Gerrit Imsieke ran Saxon in profiling mode and discovered that, as mentioned in the previous section, merging the list of seen attributes was very slow. Not merging them saved a lot of time but produced wrong answers.
This is when the author started to suspect that the entire input was being kept in memory. The Saxon uri-collection() function was being called with a stable=no parameter, which the documentation seemed to suggest would mean the documents would not need to be kept in memory.
It appears, based on testing, that in fact stable=no simply means that calling uri-collection() multiple times in the same run might not always return the same set of document URIs (filenames). It does not mean that the documents themselves are not guaranteed to be stable, and hence does not mean the documents are not kept in memory.
In the end what worked was processing each input document in an external stylesheet, called using the XPath 3 fn:transform() function. Since each invocation of XSLT was separate, it seemed memory was not retained between them, and FreqX ran much faster.
xsl:sequence select="transform( map { 'stylesheet-location' : $process-file-xsl, 'initial-template' : QName((), 'initial-template'), 'stylesheet-params' : map { QName('http://www.delightfulcomputing.com/', 'freqx-control-doc') : $freqx-control-doc, QName('http://www.delightfulcomputing.com/', 'freqx-input-uri') : $this?name } } )?output/*" />
Performance can to some extent be measured using the builtin profiling
in Saxon; an alternative is to transform the XSLT style sheet to add
xsl:message
instructions at the start and end of each
template of interest, and then to analyze timestamps on the log
file.
Since XPath functions are deterministic, functions such as fn:current-time() always return the same value within a single XSLT episode.
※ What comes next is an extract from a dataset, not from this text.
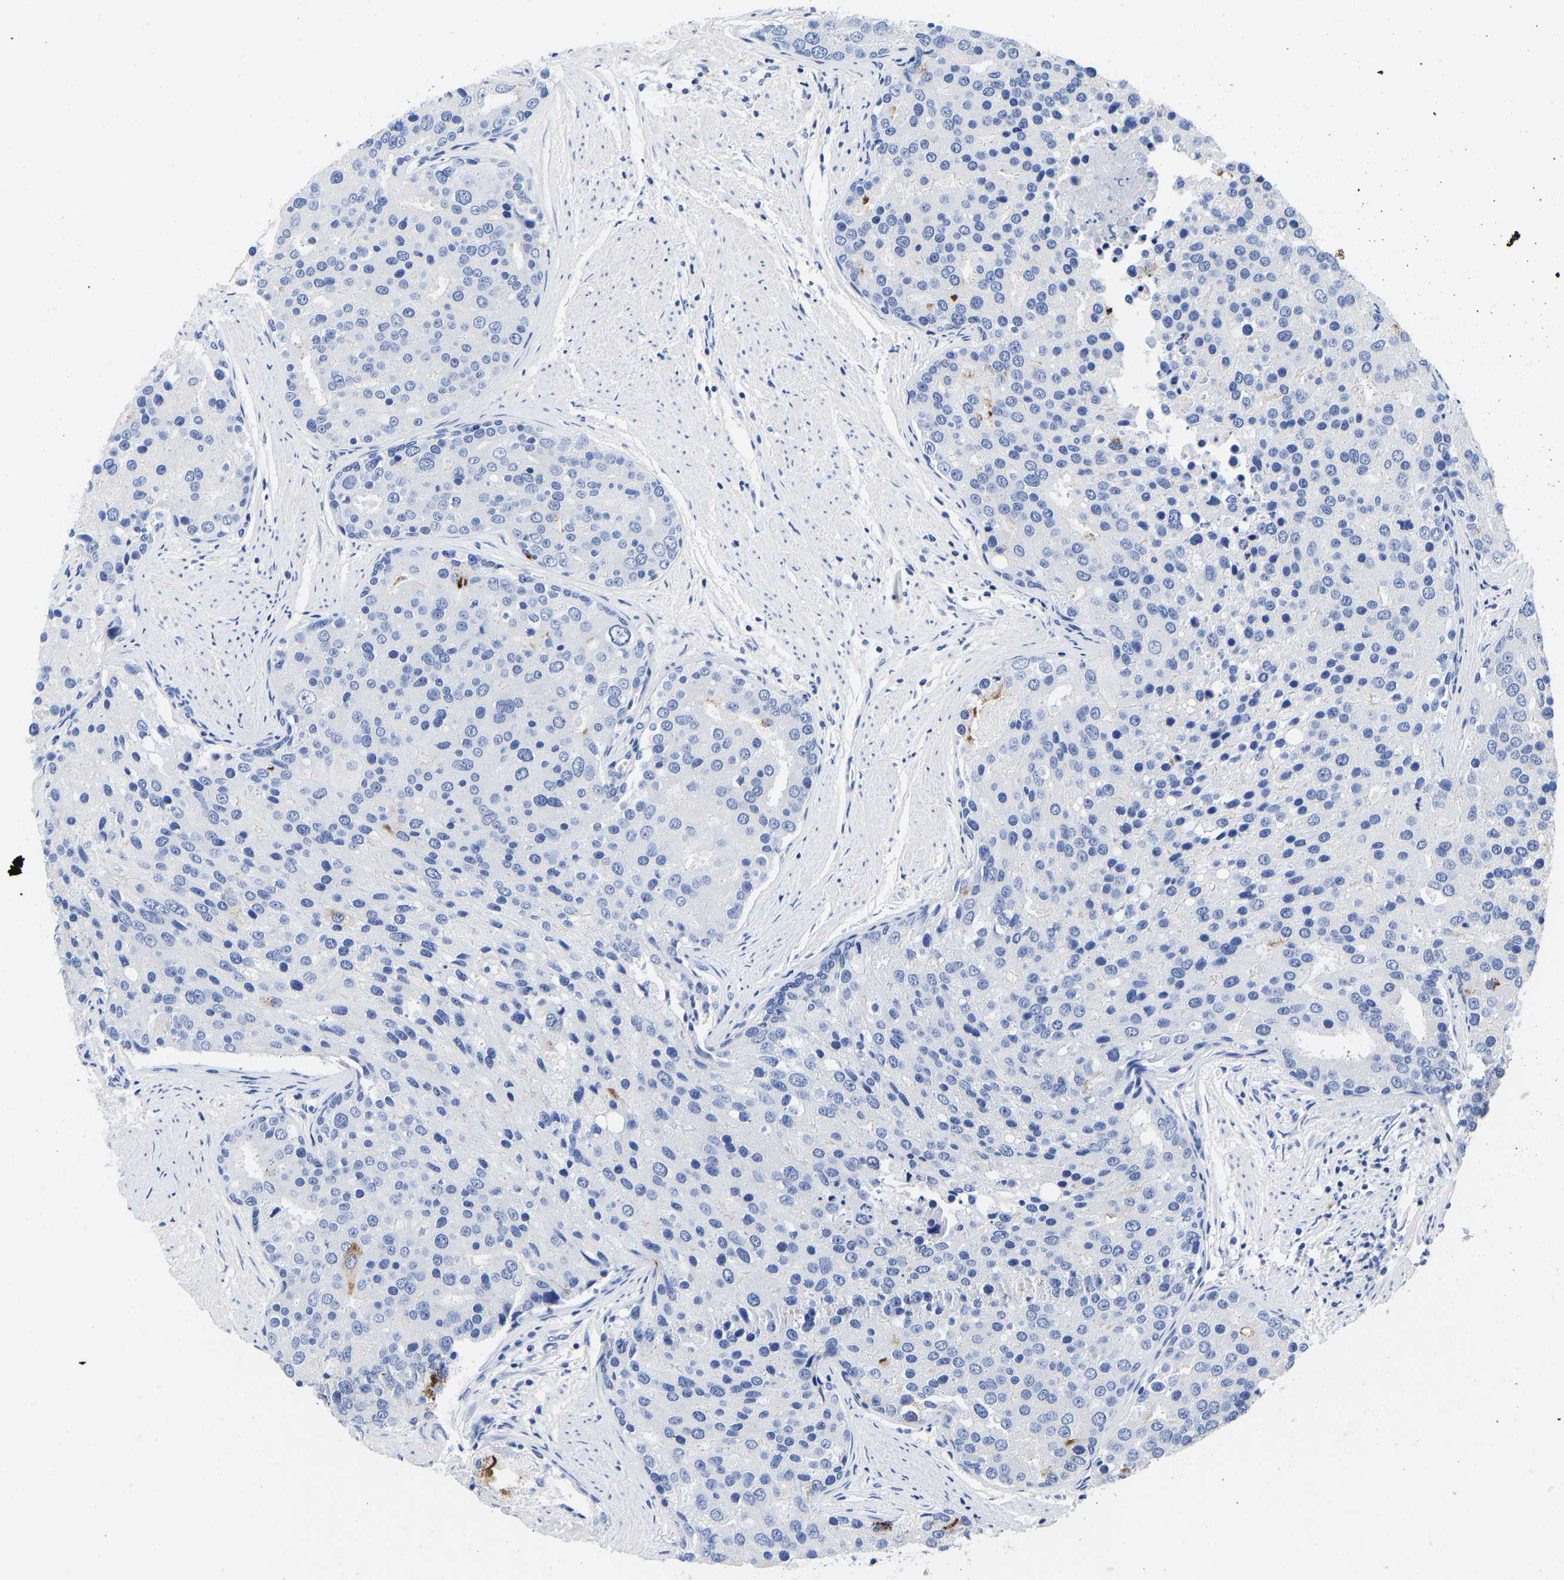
{"staining": {"intensity": "negative", "quantity": "none", "location": "none"}, "tissue": "prostate cancer", "cell_type": "Tumor cells", "image_type": "cancer", "snomed": [{"axis": "morphology", "description": "Adenocarcinoma, High grade"}, {"axis": "topography", "description": "Prostate"}], "caption": "DAB (3,3'-diaminobenzidine) immunohistochemical staining of prostate high-grade adenocarcinoma demonstrates no significant expression in tumor cells. (Brightfield microscopy of DAB (3,3'-diaminobenzidine) immunohistochemistry at high magnification).", "gene": "GPA33", "patient": {"sex": "male", "age": 50}}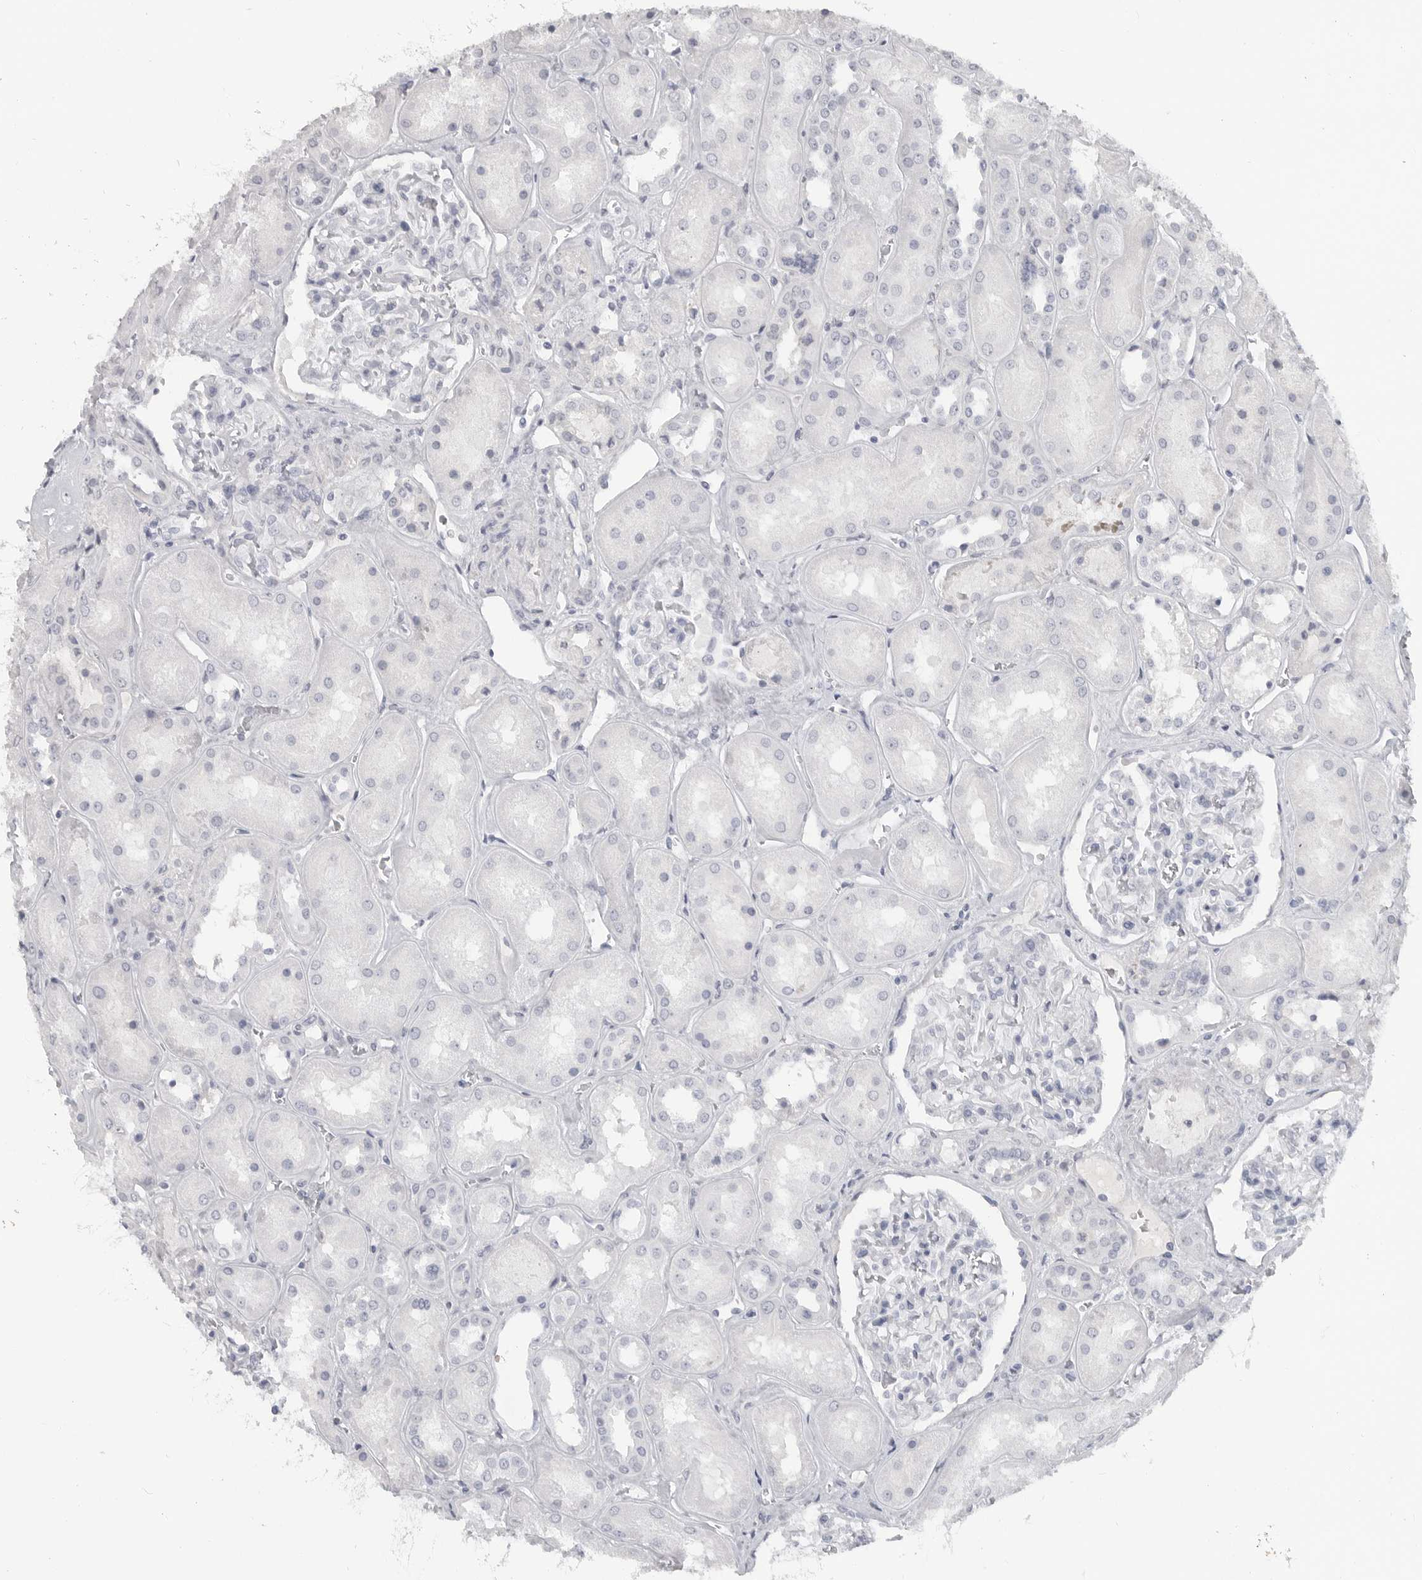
{"staining": {"intensity": "negative", "quantity": "none", "location": "none"}, "tissue": "kidney", "cell_type": "Cells in glomeruli", "image_type": "normal", "snomed": [{"axis": "morphology", "description": "Normal tissue, NOS"}, {"axis": "topography", "description": "Kidney"}], "caption": "This is an immunohistochemistry image of benign human kidney. There is no expression in cells in glomeruli.", "gene": "LY6D", "patient": {"sex": "male", "age": 70}}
Therefore the time for profiling must be reported either with a Java native method call, or by using an external tool such as the combination of ts and unbuffer from the Linux more-utils package. The ts command adds timestamps to each line of input. However, program standard output is buffered for efficiency and is delivered in clumps when the buffer is full. The unbuffer command can be used to prevent that buffering and get accurate timestamps.
Timings can also be obtained by separate runs of the external stylesheet that would be called using fn:transform(), and memory can be measured, for example on Linux or Unix systems with /usr/bin/time (time without the path is a built-in in many shells, including bash, that gives less information).
People running timings need to keep overall system activity in mind, as well as overall system memory usage.
In the case of FreqX, memory rose to over sixty gigabytes on a test collection, and it became clear it was keeping all of the documents in memory.
Changing FreqX to use fn:transform() on the result of doc($filename) did not help.
Passing $filename as a parameter to the external stylesheet did help: runtime was reduced dramatically, as was memory usage.
A further refinement was to keep namespace URIs as integer keys into a map instead of strings, but the additional complexity of passing that back from the external stylesheet did not seem justified; the author may return to this in the future.